SAN FRANCISCO, CA—Treatment with tenofovir disoproxil fumarate (TDF) in late pregnancy in highly viremic mothers with hepatitis B virus (HBV) infection effectively reduced mother-to-child transmission, a study reported at The Liver Meeting® 2015.

“The treatment was well tolerated, and no safety concerns were identified,” Calvin Pan, MD, Division of Gastroenterology and Hepatology, NYU Langone Medical Center, NYU School of Medicine, New York, NY, and colleagues have found.

They recommended that TDF “be strongly considered for mothers whose HBV DNA levels exceed 200,000 IU/mL,” with treatment be initiated at gestation Week 30–32.

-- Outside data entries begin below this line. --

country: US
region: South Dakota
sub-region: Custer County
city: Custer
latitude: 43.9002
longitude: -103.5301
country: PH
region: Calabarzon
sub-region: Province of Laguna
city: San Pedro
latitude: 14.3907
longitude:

Dr. Pan noted that data on using such agents to prevent mother-to-child transmission of HBV “are scarce. The investigators conducted a multi-center, prospective, randomized controlled study in 5 US regions in which hepatitis B e antigen (HBeAg)-positive mothers with HBV DNA levels >200,000 IU/mL were randomly assigned 1:1 to receive TDF from gestation Week 30–32 to postpartum Week 4 (n=97) or no treatment (n=100).

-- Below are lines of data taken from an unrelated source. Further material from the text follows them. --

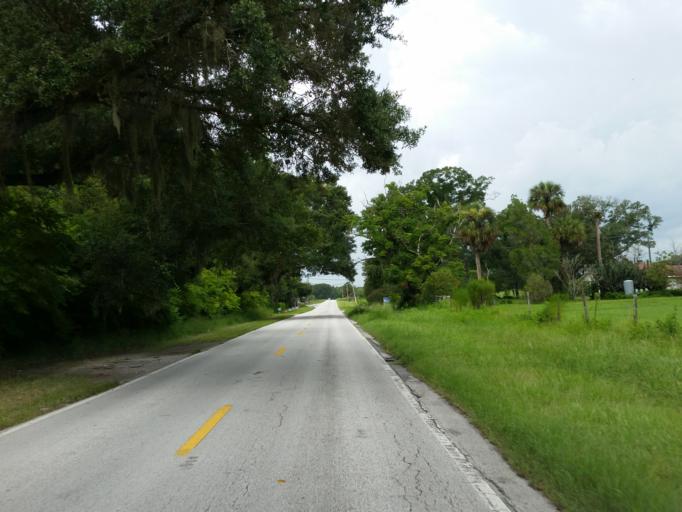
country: US
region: Florida
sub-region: Hillsborough County
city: Thonotosassa
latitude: 28.0471
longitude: -82.2545
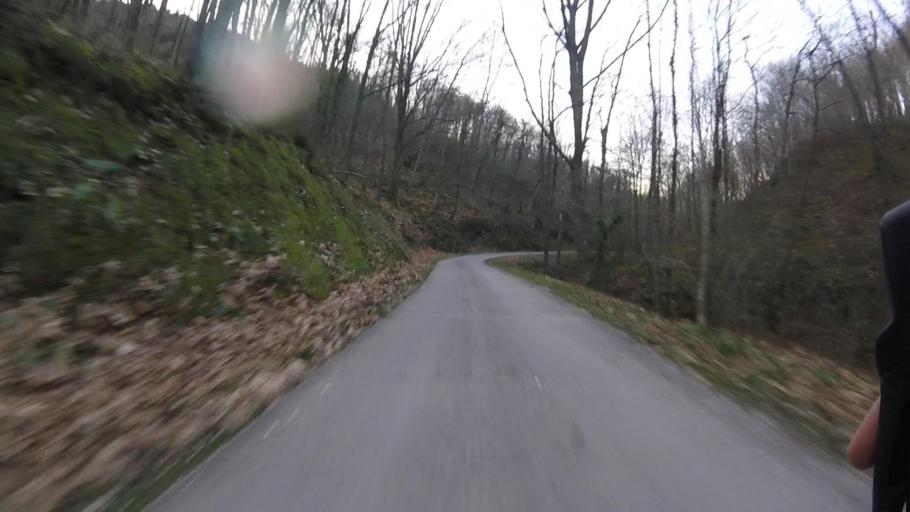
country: ES
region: Basque Country
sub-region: Provincia de Guipuzcoa
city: Errenteria
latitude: 43.2722
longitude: -1.8647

The mothers were followed until postpartum Week 28, and all infants received immunoprophylaxis.

The primary outcome was mother-to-child transmission rate; endpoints included safety with TDF, maternal HBV DNA reduction at delivery, and HBeAg or hepatitis B s antigen loss/seroconversion at postpartum Week 28. A total of 180 mothers completed the study.

“At postpartum Week 28, the mother-to-child transmission rate was significantly lower in infants from TDF-treated mothers when compared to those from non-treated mothers,” they reported. This was observed in both the per-protocol analysis set (0% vs. 6.82%, P=0.013) and the intention-to-treat analysis set (5.16% vs. 18.0%, P=0.007).

The safety profile was similar between the two groups, with no difference in birth defect rates: 2.11% with TDF exposure vs. 1.14% without exposure (P=1.00).

In the TDF-treated mothers, HBV DNA levels decreased to <200,000 IU/mL in 68% prior to delivery, compared with 2.0% (2/100) in non-treated mothers (P<0.001). “The HBV serologic outcome did not differ between groups,” they concluded.